UNIQLO, the Japanese global apparel retailer, today announces that its UT (UNIQLO T-shirt) brand will launch a collaboration collection with Musée du Louvre on February 8th. This commemorative first series is part of a partnership between UNIQLO and the Louvre that will begin
Observing the ‘logic‘ hidden in historical masterpieces
The Men’s UT line, created by English graphic artist Peter Saville, is designed around the theme of “Art and Logic.” Saville has focused on the logic hidden in art – such as the inventory numbers assigned to the works held in the Musée du Louvre, or the “golden ratio” used in the composition of numerous artworks – and incorporated these elements into the designs. The Louvre exhibits 35,000 works in eight curatorial departments. To showcase the breadth of the men’s collection, representative works were selected from four of these departments. Well-known works such as the Mona Lisa, the Winged Victory of Samothrace and the Venus de Milo are reinterpreted through Saville’s urbane graphic style.
Commenting on this collaboration collection, Saville said, “I was intrigued by the fact that at the Louvre, the world-famous Mona Lisa is known as painting ‘No. INV 779,’ which is its internal inventory number. I was inspired by that. Like many people, when I look at works of art I’m also conscious of their constituent geometry. I thought that exploring that viewpoint on a T-shirt would be appropriate for this UT / Louvre collaboration. ”
Focus on the female form shown in artworks
A Women’s line with UT original designs is also available. It centers on numerous works with a “woman” motif left by the great masters, such as the Mona Lisa with her enigmatic smile, the devoted Holy Mother in La belle jardinière, and the sensual The Odalisque. Paired with floral motifs, the figures blossom vividly on the T-shirts. Sweatshirt items also focus on the theme of “woman,” but expressed in simple line art, giving these historical masterpieces a modern touch.
About Peter Saville
Graphic artist and international design legend. As co-founder of the independent U.K. label Factory Records he famously created a series of record sleeves for Joy Division and New Order. His early artwork reached a wide audience through pop music.
About Musée du Louvre
Formerly a royal palace, the Louvre has embraced the history of France for eight centuries. Open to the public since 1793, the Louvre collections are among the finest in the world, encompassing several thousands of years and spread across a large territory from America to the confines of Asia. Divided among eight departments, the collections feature works admired throughout the globe, including the Mona Lisa, the Winged Victory of Samothrace, and the Venus de Milo. After the French Revolution, the Louvre was created as a place where artists could admire the great masters and look for inspiration. Even today, the Louvre remains a place of inspiration for the greatest contemporary creators, architects, painters, sculptors, dancers, and musicians.

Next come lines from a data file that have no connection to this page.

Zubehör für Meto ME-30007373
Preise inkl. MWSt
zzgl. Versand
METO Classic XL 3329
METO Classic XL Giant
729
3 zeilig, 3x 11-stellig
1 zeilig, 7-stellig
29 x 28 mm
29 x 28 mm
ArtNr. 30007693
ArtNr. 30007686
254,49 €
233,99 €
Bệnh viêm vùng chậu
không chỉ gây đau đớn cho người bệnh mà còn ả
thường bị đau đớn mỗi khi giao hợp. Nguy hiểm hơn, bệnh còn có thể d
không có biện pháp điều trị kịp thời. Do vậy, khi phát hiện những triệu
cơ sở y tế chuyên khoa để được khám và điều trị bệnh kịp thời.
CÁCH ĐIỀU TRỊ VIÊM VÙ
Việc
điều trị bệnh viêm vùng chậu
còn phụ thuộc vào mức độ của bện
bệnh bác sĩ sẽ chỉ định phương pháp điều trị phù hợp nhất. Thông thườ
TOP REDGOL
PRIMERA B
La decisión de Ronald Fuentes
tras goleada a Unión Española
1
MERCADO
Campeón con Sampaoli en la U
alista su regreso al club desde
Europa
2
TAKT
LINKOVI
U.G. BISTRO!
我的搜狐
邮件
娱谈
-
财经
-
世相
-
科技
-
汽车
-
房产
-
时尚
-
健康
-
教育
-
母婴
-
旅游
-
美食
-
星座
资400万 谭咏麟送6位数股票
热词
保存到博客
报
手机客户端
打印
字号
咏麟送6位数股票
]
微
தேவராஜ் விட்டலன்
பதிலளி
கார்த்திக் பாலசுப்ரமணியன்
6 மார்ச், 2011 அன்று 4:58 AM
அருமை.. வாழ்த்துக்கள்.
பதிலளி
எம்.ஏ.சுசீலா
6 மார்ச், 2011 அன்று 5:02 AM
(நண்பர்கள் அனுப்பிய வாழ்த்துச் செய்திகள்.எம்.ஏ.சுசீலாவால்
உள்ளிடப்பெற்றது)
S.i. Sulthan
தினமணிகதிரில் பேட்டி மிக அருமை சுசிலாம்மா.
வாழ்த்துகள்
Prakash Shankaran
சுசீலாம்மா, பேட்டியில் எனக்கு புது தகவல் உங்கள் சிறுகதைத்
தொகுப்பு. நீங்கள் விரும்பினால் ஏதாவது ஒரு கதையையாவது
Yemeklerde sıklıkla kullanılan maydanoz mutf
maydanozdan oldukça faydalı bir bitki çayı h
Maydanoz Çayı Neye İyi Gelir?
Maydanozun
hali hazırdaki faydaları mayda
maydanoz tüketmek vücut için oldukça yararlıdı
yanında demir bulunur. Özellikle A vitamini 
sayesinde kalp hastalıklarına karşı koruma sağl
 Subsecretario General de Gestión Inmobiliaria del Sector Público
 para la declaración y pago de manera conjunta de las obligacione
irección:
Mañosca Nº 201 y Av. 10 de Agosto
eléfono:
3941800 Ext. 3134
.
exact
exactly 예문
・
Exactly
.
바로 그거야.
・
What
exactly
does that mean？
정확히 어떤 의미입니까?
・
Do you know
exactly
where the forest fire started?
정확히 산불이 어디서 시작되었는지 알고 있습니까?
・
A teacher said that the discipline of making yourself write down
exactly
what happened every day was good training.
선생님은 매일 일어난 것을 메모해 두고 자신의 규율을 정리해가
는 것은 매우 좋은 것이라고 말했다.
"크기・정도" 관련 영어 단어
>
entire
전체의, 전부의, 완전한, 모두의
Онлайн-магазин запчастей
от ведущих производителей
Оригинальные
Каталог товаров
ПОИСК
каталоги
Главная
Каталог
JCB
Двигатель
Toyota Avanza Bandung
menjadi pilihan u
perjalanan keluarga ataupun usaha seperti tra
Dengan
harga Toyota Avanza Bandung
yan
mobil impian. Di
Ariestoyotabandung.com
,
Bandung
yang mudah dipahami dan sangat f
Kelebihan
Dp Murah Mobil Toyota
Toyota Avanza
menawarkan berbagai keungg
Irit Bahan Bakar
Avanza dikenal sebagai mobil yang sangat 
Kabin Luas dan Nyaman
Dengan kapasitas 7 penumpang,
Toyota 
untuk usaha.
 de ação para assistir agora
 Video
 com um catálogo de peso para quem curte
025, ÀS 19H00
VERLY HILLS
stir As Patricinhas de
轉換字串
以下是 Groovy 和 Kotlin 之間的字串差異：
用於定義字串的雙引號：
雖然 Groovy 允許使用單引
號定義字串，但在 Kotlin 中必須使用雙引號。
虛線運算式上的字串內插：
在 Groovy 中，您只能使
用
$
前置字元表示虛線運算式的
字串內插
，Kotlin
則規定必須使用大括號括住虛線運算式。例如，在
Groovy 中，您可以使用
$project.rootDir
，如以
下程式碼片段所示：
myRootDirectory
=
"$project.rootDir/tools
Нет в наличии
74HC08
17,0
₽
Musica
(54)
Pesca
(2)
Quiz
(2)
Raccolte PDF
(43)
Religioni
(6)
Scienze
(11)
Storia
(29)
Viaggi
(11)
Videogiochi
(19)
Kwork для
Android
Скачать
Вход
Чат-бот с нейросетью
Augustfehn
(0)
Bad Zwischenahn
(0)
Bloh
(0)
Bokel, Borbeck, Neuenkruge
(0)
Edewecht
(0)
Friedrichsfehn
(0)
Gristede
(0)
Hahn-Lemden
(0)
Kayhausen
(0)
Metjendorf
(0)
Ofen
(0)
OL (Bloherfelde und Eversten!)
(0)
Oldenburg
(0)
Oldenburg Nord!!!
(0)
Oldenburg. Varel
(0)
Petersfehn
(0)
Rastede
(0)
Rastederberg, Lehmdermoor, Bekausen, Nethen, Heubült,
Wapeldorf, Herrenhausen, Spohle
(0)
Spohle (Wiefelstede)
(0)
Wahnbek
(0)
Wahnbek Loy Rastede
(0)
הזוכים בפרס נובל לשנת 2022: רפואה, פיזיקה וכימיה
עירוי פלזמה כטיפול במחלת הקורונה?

Musée du Louvre will launch an online store to showcase future collaborations, including the most recent one with UNIQLO. More information on www.louvre.fr
About Inventory Numbers
Little known to the general public, inventory numbers are essential for museums, not only because they allow the identification of an object in the museum’s collections, but they also bear witness to the institution’s acquisition policy. Tracking collections’ inventory is therefore one of the major tasks entrusted to curators. Certain works held in the Louvre today have several inventory numbers, due to their inscription in successive registers or to numbers which have been directly affixed to the object itself, in various forms such as a label stuck on the support, inscription in ink or pencil, stamp, seal, etc. Each of these marks is a clue to a successive owner or event in the artwork’s history, and their review allows us to better understand its history and to properly document its provenance.
The Mona Lisa, entered the royal collections of François Ier in 1518 upon the death of Leonardo da Vinci. It was not until 1824 that it was registered in The General Inventory of Royal Museums under number MR 316. It was then assigned the number INV 779 in The General Inventory of Imperial Museums written under the direction of Frédéric Villot in 1854, which gave each artwork an inventory number made up of the letters “INV.” followed by a number for just over 10,100 paintings. This inventory number, still in use today, is the only one retained for paintings acquired before the Second Empire.
The inventory number for the Venus de Milo is MA 399. The Venus de Milo was discovered in 1820 on the Greek island of Melos (now called Milo). The Marquis de Rivière, then French Ambassador to the Sublime Porte, gave it to the King of France Louis XVIII, who donated it to the Louvre the following year, under inventor number LL 299. In 1896, the curator of the A. Héron de Villefosse museum assigned it the number MA 399 in his publication The Catalogue of Ancient Marbles (the initials MA stand for “Marbres antiques”, Ancient marbles).
About the Partnership
UNIQLO concluded a four-year sponsorship agreement with Musée du Louvre beginning in 2021. UNIQLO sponsors the “Free Saturday Nights” which offers greater access to the Louvre and the educational program “Mini Discovery Tours”. Along with various other activities conducted in cooperation with the Louvre, UNIQLO will launch an ongoing series of collaboration items. This collection is the first in a series to be launched as part of this partnership.